* _Problem description_:
Retype, please, the listing from its opening line through the line that contains "left knee: (704, 1418, -6)", both included, without the pictures.

* _Data extracts_:
::::
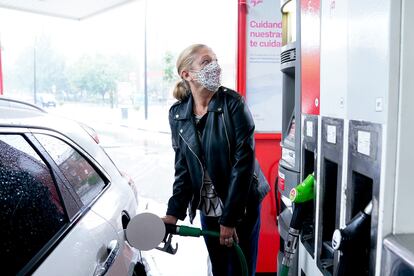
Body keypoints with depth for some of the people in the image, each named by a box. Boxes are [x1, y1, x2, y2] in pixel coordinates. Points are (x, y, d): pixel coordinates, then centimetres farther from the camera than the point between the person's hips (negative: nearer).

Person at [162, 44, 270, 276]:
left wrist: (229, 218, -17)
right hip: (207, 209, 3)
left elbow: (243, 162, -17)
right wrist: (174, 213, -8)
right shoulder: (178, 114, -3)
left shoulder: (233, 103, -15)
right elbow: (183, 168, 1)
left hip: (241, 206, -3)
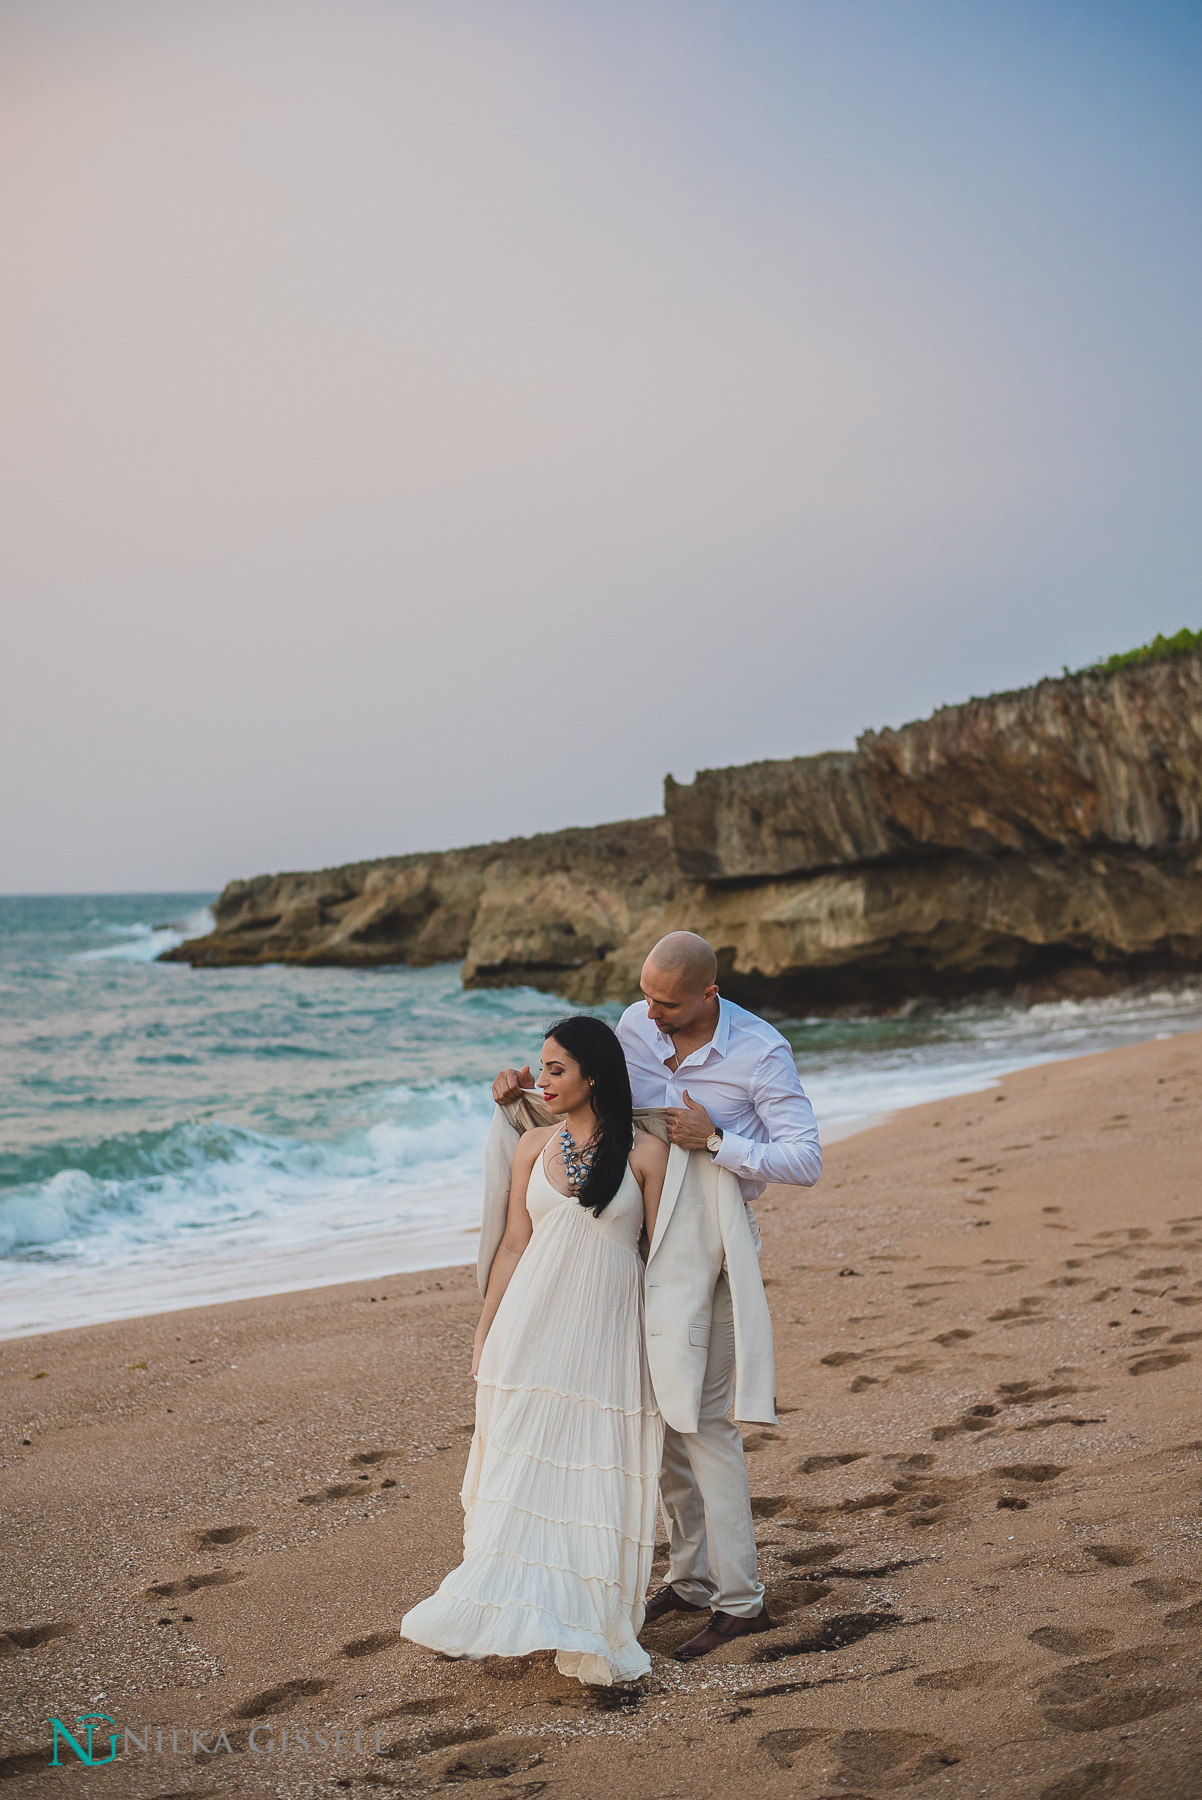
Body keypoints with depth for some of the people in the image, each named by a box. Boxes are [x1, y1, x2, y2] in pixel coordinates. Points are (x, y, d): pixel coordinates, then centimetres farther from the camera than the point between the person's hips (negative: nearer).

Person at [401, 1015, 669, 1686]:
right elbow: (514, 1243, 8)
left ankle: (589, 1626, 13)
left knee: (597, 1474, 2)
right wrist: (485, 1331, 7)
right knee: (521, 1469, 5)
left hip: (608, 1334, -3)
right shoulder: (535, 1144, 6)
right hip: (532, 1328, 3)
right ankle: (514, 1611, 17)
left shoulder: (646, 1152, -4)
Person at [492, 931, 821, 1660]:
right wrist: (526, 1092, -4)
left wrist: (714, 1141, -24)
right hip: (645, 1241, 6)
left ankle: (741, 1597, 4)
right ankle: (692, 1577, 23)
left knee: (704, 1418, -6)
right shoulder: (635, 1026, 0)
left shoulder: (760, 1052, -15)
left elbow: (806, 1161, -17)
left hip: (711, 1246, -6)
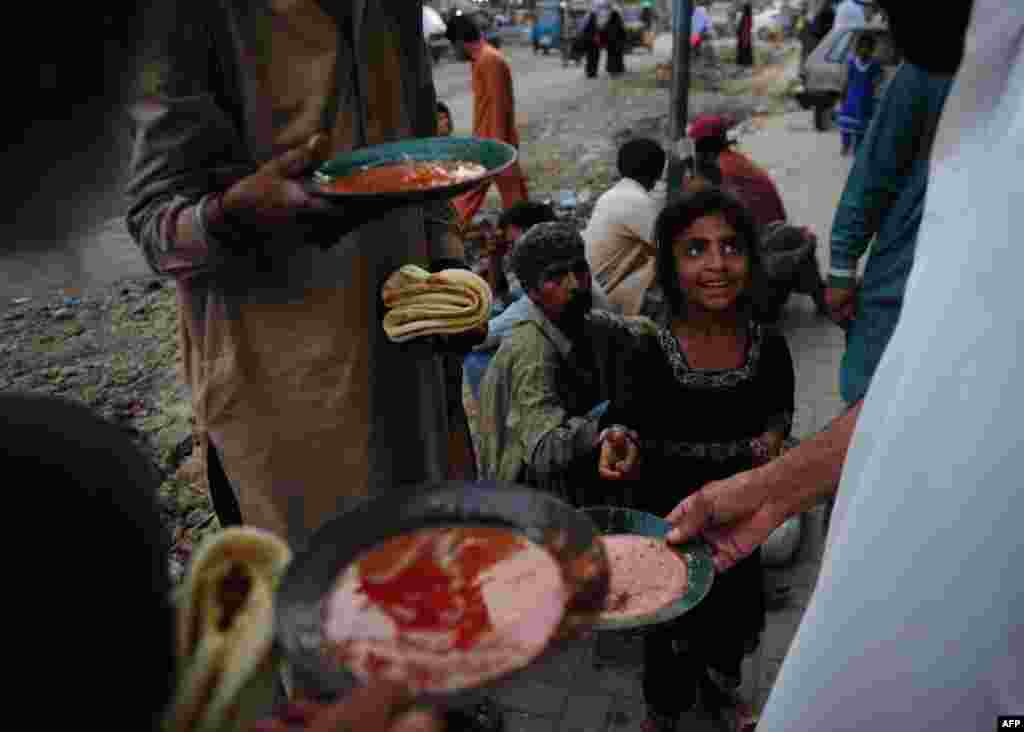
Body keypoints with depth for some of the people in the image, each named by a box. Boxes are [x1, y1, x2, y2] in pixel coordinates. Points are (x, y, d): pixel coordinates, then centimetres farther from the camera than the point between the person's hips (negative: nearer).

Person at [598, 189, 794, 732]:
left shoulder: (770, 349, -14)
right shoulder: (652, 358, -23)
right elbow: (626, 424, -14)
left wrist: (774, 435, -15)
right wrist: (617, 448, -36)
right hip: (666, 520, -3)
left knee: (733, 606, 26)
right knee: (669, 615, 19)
::::
* _Written solution_:
Body keypoints with depth for some of the people in the image, each named by a box. Boxes are [x1, y1, x2, y2] in pixel coordinates. Points are (x, y, d): pixel coordinates, then centimetres farther from the camera than the point between the person's hips (negative: nearer).

Person at [162, 44, 270, 276]:
left wrist: (229, 218, -17)
right hip: (207, 209, 3)
left elbow: (243, 162, -17)
right wrist: (174, 213, -8)
right shoulder: (178, 114, -3)
left shoulder: (233, 103, -15)
right elbow: (183, 168, 1)
left hip: (241, 206, -3)
Body keypoints with depth for some of the people in the image, each named by a box. Boxes are [x1, y1, x2, y2] in pixel coordinates. Points are (x, y, d): pixel coordinates, then centimetres farther from the camera than the point between the person's hips (negative: nearer).

Person at [401, 1015, 669, 1686]:
right elbow: (514, 1243, 8)
left ankle: (589, 1626, 13)
left knee: (597, 1474, 2)
right wrist: (485, 1331, 7)
right knee: (521, 1469, 5)
left hip: (608, 1334, -3)
right shoulder: (535, 1144, 6)
right hip: (532, 1328, 3)
right ankle: (514, 1611, 17)
left shoulder: (646, 1152, -4)
Person at [492, 931, 821, 1660]:
right wrist: (526, 1092, -4)
left wrist: (714, 1141, -24)
right hip: (645, 1241, 6)
left ankle: (741, 1597, 4)
right ankle: (692, 1577, 23)
left knee: (704, 1418, -6)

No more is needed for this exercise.